AVAILABLE RECORDS:
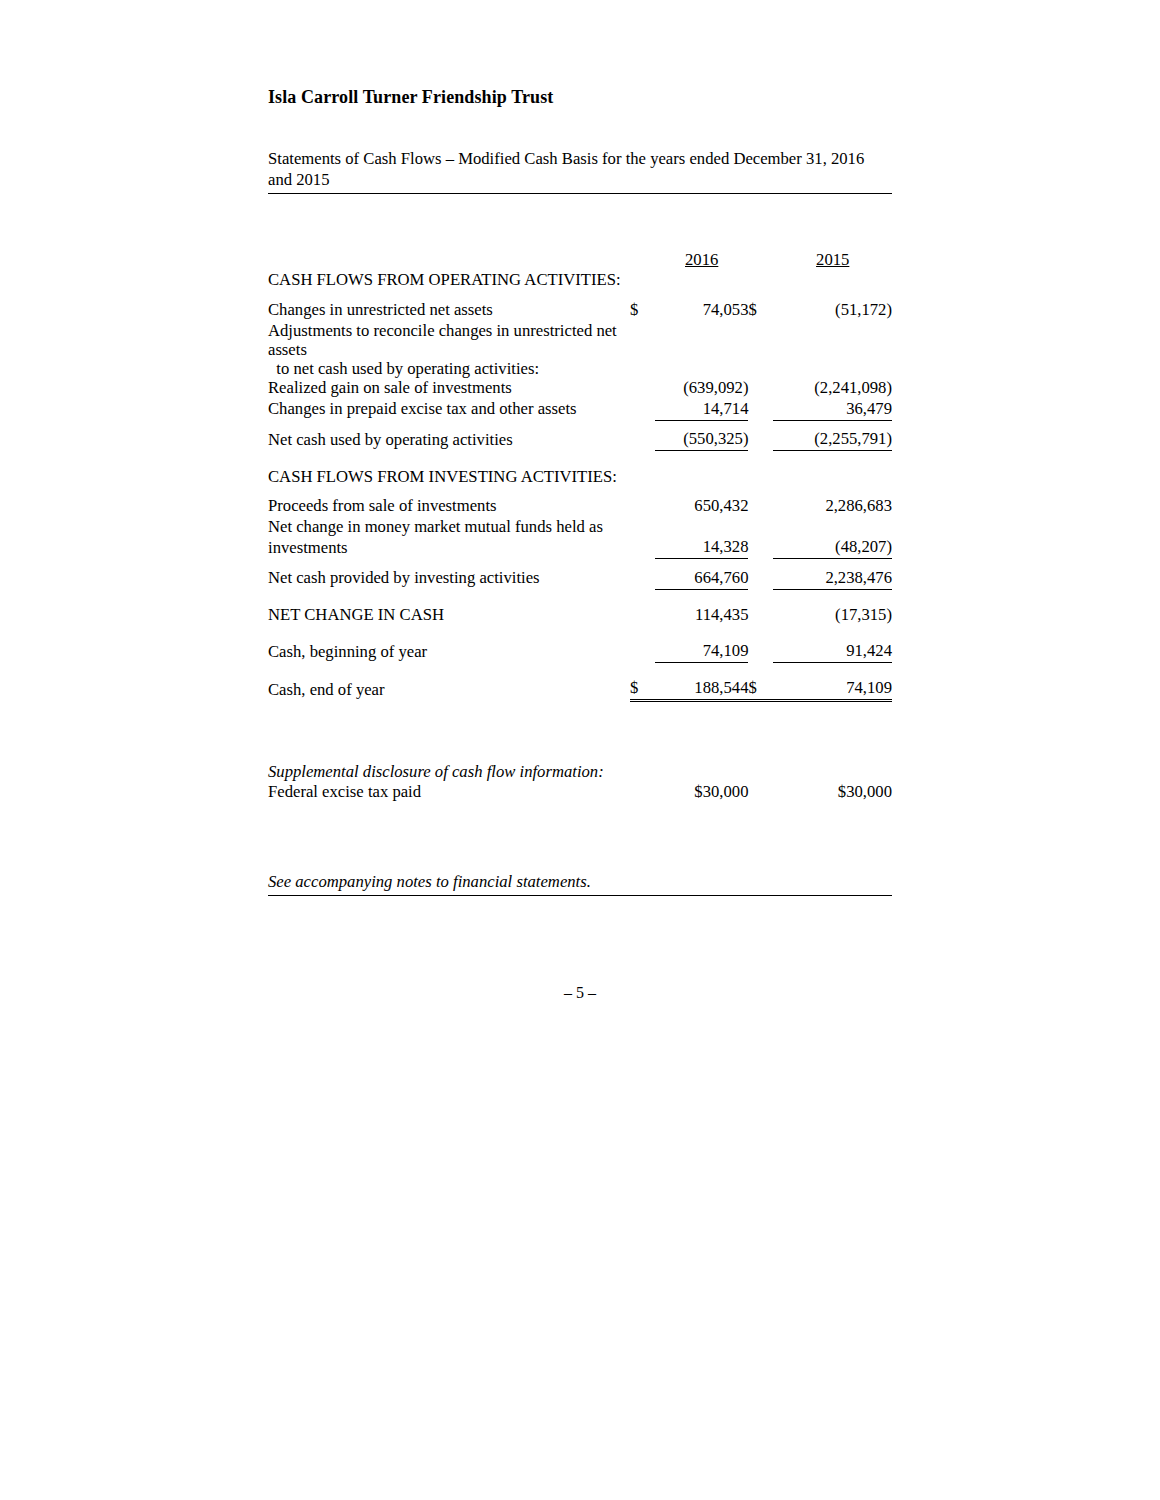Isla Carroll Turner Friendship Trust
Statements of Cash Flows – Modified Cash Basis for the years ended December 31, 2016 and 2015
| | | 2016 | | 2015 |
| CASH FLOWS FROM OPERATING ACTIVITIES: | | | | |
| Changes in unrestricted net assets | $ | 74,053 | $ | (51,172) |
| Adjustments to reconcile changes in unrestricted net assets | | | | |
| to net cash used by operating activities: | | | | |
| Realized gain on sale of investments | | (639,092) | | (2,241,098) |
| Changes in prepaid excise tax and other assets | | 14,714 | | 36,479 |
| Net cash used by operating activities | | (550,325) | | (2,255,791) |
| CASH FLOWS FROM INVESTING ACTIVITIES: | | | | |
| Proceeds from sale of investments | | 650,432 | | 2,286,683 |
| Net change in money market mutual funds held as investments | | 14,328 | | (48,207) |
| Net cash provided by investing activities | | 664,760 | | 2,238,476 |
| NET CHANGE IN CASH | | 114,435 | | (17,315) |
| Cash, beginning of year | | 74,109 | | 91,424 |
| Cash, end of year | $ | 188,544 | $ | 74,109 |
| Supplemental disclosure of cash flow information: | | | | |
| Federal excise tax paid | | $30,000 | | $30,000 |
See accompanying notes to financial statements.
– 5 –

EXERCISE INSTRUCTIONS: Would you please repeat, exactly as written, the lines from the one containing "14,328 | | (48,207) |" through the end of the listing above, including both, and only those?

EXERCISE RESULT:
| Net change in money market mutual funds held as investments | | 14,328 | | (48,207) |
| Net cash provided by investing activities | | 664,760 | | 2,238,476 |
| NET CHANGE IN CASH | | 114,435 | | (17,315) |
| Cash, beginning of year | | 74,109 | | 91,424 |
| Cash, end of year | $ | 188,544 | $ | 74,109 |
| Supplemental disclosure of cash flow information: | | | | |
| Federal excise tax paid | | $30,000 | | $30,000 |
See accompanying notes to financial statements.
– 5 –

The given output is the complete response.